Ask for help. Get some support. Maternity nurses can help you sleep through the night. Ad hoc nannies can help during the day when needed or for when you need to see the doctor. Lactation Consultants are here for help with feeding. Babysitters are here for your much needed break with your partner. We can help, and we DO understand.

Let us help you.

Stacey, Super Sitters x

Lisa’s story

It’s maternal mental health week this week and I was asked to write about my postnatal journey. I have to say I was very nervous about doing this as I went through a roller coaster of a journey post natally. Although I felt quite sick, my pregnancy was easy compared to some. Being the deepest sleeper in the world before pregnancy my main worry was would I wake up in the night when my baby cried!!!! Little did I realise that I wasn’t going to sleep properly for the next 7 years!!

Although I had a c section, it was great, the team were amazing and put us at ease through the surgery. I felt that I was really listened to through the whole process and my recovery was great. We arrived home, a family of three looked at each other as our baby slept soundly in the car seat and then tip toed around the house, as you do!!! The first few weeks went by in a blur of changing what seemed like a thousand nappies a day, lots of newborn cuddles, lots of sleeping and the pain of breastfeeding. Breastfeeding was not something that came naturally to us, we really struggled and the pain is something that I can still remember, it actually brings tears to my eyes still. But I was a first time Mum and knew the benefits of breastfeeding so I was going to do it. We did have lots of support and advice but despite that I felt that I had failed at the first hurdle. Afterall breastfeeding was supposed to be natural, I should have just been able to do it surely. I think it was probably at the 4 week mark that things started to get really difficult. Feeding got worse, the pain got worse and worst of all what little milk I managed to feed my baby came straight back up, he would writhe around in pain and then scream for most of the night. We had several health care visitors come on a daily basis, all worried about my baby and the issues we were having with feeding and then one day, the health care visitor just handed me the Edinburgh health questionnaire and said that she felt that I had post natal depression. I was shocked, I had always been in control of my life, I had a job that I loved and was pretty good at, I had lots of friends and a good social life, I was good at most things that I did or had done but here probably the most important job to me and I felt like I was failing.

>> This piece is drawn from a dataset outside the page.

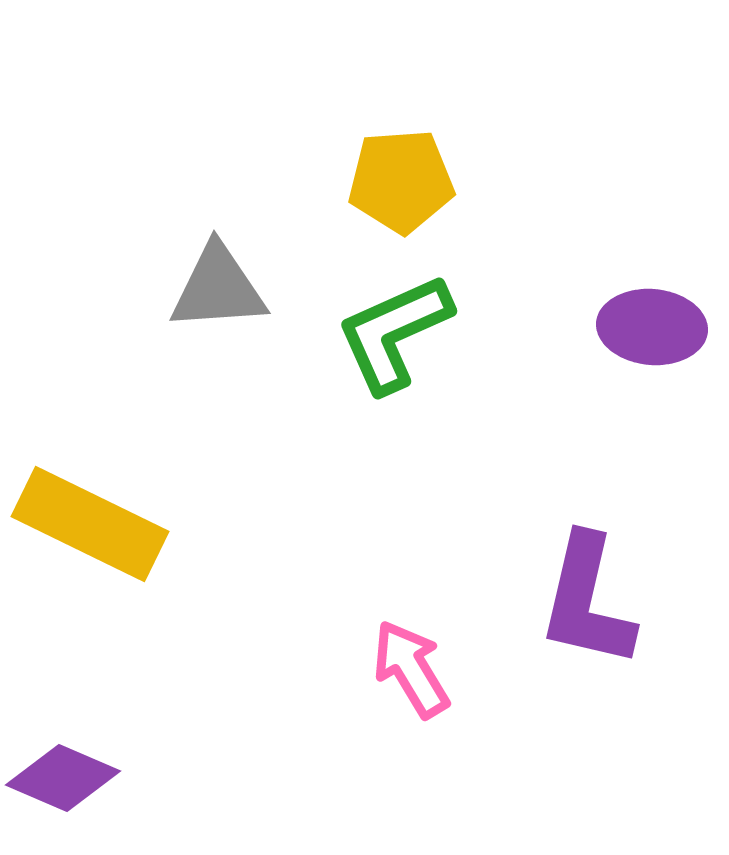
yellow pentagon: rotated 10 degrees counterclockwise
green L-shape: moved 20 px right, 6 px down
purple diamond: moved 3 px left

I remember feeling so low but didn’t know where to turn to. Despite being a health care professional myself I didn’t feel that anyone was listening to me, listening to how I was feeling. I felt that everyone was talking over me and judging me as a bit of a neurotic first time mother. I struggled on without getting any help as I was so desperate to get help for my son and I look back now nearly 8 years later and wonder how on earth I did it. But as a Mum you hide your emotions and you just get on with it because you feel like you have to and at the time I didn’t know who else to turn to.

I have seen the quote: ‘everyone holds the baby, but who holds the mum?’ a lot this week and it is probably the one quote that has really resonated with me. I can’t remember ever being asked if I was really OK, if I needed any help or I needed to talk to anyone post natally.

It took me a long time to get help, we were in and out of hospital with my son for a long time and my health and wellbeing definitely took a back seat. I didn’t have the capacity to deal with it all I just had to get through the day and the night. I am pleased to say I have a happy crazy nearly 8 year old who is now healthy and thriving. I do look back at my post natal period with sadness because it is nothing that I imagined it would be. Had I known where to turn to it may have been completely different.

I am so lucky to be part of an amazing team at MummyspaceSurrey and I am so grateful that I can signpost my patients, new mums and experienced mums to the amazing team of professionals. I wish that something like this existed when I was struggling. If there is one thing that I cannot emphasise enough is that you are not on your own, help is there. Thank you for reading my story.